▶ **Supplied passage**:
______________________________

There are more questions than answers as to why the board of directors of Hartford HealthCare Corp. summarily let go all the members of its in-house investment staff on Sept. 20 without warning. The board then turned to an OCIO model for management of $4.3 billion in the company's defined benefit and endowment funds.
Hartford HealthCare's board of directors approved the hire of Morgan Stanley as the firm's OCIO manager to replace the internal investment team, a statement from the company said.
Morgan Stanley manages $62.4 billion of outsourced assets under management as of March 31 and ranked 12th in Pensions & Investments' annual OCIO survey.
The change to an OCIO approach for investment management is puzzling, observers say, given that the investment team, led by CIO David J. Holmgren, has had strong returns over the years, including producing a 1.1% gain in the three months ended March 31 while the policy target was down 3.8%.
In contrast, Mercer reported a 5.1% median decline for endowments in the first quarter of 2022.
Over several periods ended March 31, Hartford HealthCare's returns easily outpaced its policy benchmark: the one-year return was 14.5% (policy target, 7.1%); 12.2% over five years (8.9%); 10.1% for the seven-year period (7.2%); and 10.1% over the past 10 years (7.5%).
For the fiscal year ended June 30, Hartford HealthCare returned 1.3% in a year when most peers were posting negative returns.
Mr. Holmgren was not available for comment.
Investment team members were surprised by Hartford's move to OCIO.
The seven members of the company's investment committee had no idea that the board of directors of Hartford, Conn.-based Hartford HealthCare had decided to scrap internal investment.
A meeting with the investment committee was hastily called on Sept. 20 and it was only then that members of the investment committee learned that Hartford Health-Care's board approved the dismissal of the internal investment team and move to Morgan Stanley.

______________________________

▶ **Data excerpts**:

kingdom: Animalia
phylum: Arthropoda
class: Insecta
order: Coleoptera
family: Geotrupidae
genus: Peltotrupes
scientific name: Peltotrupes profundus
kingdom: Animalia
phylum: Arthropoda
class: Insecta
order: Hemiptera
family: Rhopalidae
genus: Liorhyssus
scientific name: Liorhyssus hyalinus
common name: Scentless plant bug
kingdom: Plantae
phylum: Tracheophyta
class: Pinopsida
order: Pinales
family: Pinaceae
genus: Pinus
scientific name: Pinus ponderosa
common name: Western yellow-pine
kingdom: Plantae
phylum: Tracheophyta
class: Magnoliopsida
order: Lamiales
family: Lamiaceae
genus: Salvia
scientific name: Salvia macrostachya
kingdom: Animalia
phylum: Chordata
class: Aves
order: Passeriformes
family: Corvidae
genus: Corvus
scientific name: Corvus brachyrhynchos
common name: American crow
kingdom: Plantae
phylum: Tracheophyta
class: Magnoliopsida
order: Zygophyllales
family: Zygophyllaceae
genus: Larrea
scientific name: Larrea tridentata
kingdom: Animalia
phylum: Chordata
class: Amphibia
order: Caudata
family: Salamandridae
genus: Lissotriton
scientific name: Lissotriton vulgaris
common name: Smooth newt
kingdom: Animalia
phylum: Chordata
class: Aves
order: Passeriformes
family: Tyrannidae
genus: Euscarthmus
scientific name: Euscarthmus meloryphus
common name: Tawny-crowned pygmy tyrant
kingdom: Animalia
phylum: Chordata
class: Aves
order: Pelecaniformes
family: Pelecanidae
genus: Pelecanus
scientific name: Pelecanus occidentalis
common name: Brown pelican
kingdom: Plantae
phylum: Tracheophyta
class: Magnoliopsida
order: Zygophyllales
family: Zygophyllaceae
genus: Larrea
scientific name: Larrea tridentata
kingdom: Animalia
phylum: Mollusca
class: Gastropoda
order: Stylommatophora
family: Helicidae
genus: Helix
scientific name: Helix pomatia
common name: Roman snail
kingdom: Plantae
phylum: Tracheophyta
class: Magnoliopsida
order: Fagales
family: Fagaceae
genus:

______________________________

▶ **Exercise**: Copy out the piece about Hartford HealthCare's investment staff starting at "Hartford HealthCare's board" and ending at "was down 3.8%.", swapping "OCIO" for "outsourced CIO".

▶ **Task output**:
Hartford HealthCare's board of directors approved the hire of Morgan Stanley as the firm's outsourced CIO manager to replace the internal investment team, a statement from the company said.
Morgan Stanley manages $62.4 billion of outsourced assets under management as of March 31 and ranked 12th in Pensions & Investments' annual outsourced CIO survey.
The change to an outsourced CIO approach for investment management is puzzling, observers say, given that the investment team, led by CIO David J. Holmgren, has had strong returns over the years, including producing a 1.1% gain in the three months ended March 31 while the policy target was down 3.8%.